## Exercises to complete
- A) List the names that the article on Nvidia and automotive chips gives for last year's new Nvidia partnerships.
- B) Pick up the article on Nvidia and automotive chips after its last sentence and continue it.

## Document segment
↓↓↓

Nvidia’s subdued enthusiasm for a still fledgling GPU market for robotaxis is countered by healthy offering of chips and SOCs for fast-advancing automotive safety systems
In the past two years, the presence of commercial robotaxis has loomed large, and perhaps nowhere has this image been more vivid than in Las Vegas. Just two years ago, basking in the CES limelight, Nvidia CEO and founder Jensen Huang could legitimately rub his eyes in disbelief of the amount of powerful GPUs that would be needed to keep such fleets humming.
That’s why, even for those who belong to the mainstream automotive industry, one of the most anticipated shows in Las Vegas has become that of Nvidia: a show which last year encompassed a tally of new partnerships that racked up names such as Volkswagen, Uber, Aurora Innovation and (for the Chinese market) Baidu and ZF.
However, during Sunday’s CES 2019 keynotes, Mr. Huang focused his presentation on video games, and the only collaboration with a car group that has seemed to make convincing strides now seems to be the one unveiled in August 2018 with Volvo Cars.
Mind you, where the name of the game is “autonomous driving” Nvidia is still far from an afterthought. On the contrary, the Sino-American startup TuSimple (supported by California-based Nvidia) picked the CES tradeshow to announce that its trucks are running between 3 to 5 daily routes in Arizona. Their trucks’ brains are autonomous systems, albeit carefully monitored by supervisors present on-board.

↑↑↑

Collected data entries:
↓↓↓

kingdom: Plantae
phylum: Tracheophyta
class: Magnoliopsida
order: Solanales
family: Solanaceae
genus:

↑↑↑

## Written answers
- A) Volkswagen, Uber, Aurora Innovation, Baidu, ZF

- B)
These days, if you are looking for a familiar automotive company that’s touting its relationship with Nvidia at the Nevada extravaganza, you have to look to ZF. The German supply-chain giant showcased its most recent iteration of the ProAI family of products, spearheaded by its ZF ProAI RoboThink.
It’s set to go into production in a year and the Friedrichshafen, Germany-based firm claims that it will be the most powerful central computer unit for automotive use available, essential for (you guessed it) Level 4 SAE, or higher, self-driving systems.
The ZF offering focuses on a modular hardware concept and open software architecture, with the possibility of including other manufacturer’s chipsets. The scalability of its solutions makes them well-suited to advanced ADAS functions.
This does not entail that ZF has shelved for good plans to lure the self-driving car industry. At the Nevada blockbuster fair, the Germans offered rides to visitors and prospective customers on their blue-liveried robotaxis.
The new Ambarella CV22AQ low power consumption chips have been chosen for use in ADAS systems by Smart Eye and Hella Aglaia, for AI-based driver monitoring and front cameras
If a heavyweight such as Nvidia seems to return to its core business after the blaze of enthusiasm for the self-driving car, other companies seem to go the other way. California-based Ambarella (renowned for its chips for action cameras and also known in Italy for its brilliant Parma office where software for autonomous driving is being developed) announced today that its new CV22AQ image processing chip will be used by Smart Eye in driver monitoring systems.
Applications that the Swedish company develops for car occupant tracking systems can be powered by Ambarella algorithms developed with massive AI doses. Efficiency gains are boosted by the low power consumption of semiconductors made by the Santa Clara group thanks to its CVflow architecture.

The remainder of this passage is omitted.